Léon-Joseph-Florentin Bonnat was born in Bayonne in 1833 and lived for many years in Madrid where his father owned a bookshop. He began his artistic education under Charles Sarvy, his maternal uncle, by whom he was taught an appreciation of the Spanish masters Velasquez, Murillo and Zurbaran. The young artist attended classes at the Royal Academy of San Fernando in Madrid for a short time before moving to Paris to study at the École des Beaux-Arts.

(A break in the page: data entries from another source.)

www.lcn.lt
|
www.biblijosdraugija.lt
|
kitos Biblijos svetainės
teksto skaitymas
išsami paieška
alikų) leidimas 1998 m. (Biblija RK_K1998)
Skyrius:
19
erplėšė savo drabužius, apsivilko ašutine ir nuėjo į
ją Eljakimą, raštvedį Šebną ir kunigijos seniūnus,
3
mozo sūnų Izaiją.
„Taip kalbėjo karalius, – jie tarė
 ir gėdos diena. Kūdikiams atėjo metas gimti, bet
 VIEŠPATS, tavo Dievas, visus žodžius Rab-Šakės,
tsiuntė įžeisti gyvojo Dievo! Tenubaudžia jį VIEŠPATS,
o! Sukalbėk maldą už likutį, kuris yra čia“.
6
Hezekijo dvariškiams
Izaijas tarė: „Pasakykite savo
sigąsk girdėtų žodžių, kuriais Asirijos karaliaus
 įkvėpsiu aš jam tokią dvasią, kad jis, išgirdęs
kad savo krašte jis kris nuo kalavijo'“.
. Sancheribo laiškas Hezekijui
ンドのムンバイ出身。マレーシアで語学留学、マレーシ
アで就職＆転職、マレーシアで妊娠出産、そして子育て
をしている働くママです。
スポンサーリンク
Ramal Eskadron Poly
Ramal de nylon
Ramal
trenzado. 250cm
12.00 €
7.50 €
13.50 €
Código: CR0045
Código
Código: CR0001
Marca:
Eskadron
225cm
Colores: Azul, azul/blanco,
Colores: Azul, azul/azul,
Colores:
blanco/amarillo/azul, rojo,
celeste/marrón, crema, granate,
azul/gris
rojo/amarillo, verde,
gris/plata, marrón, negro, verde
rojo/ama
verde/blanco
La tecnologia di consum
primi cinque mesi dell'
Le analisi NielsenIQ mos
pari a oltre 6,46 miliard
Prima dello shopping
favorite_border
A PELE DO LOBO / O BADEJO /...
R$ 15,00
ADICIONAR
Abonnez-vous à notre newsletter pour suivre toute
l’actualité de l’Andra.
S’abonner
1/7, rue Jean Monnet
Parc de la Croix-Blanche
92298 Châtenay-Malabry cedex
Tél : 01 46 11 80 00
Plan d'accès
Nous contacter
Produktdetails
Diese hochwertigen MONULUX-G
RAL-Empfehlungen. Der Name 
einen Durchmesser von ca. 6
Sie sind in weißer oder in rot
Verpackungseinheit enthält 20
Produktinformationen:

At the École, Bonnat enrolled in the atelier of Leon Coignet where he first made the acquaintance of Jules LeFèbvre and Tony Robert-Fleury, two Academic artists who were frequent contributors to the Salon and the three would remain lifelong friends. Bonnat made his Salon debut in 1857 and that same year, he took second place in the Prix de Rome, the École's most prestigious annual competition. He later rose to prominence as the most celebrated portrait painters of the Third Republic. Bonnat won a number of state-sponsored commissions, the most important of which was the cycle of paintings that now adorn the interior of the Pantheon in Paris.
Like William Bouguereau, who was Bonnat's contemporary and reputed rival, Bonnat was ultimately elected to the Académie and became a professor at the École des Beaux-Arts. Among his students were Raoul Dufy, Georges Braque, Henri Matisse and Henri de Toulouse-Lautrec (who the older artist reputedly did not care for). In 1905, Bonnat became Directeur of the École des Beaux-Arts.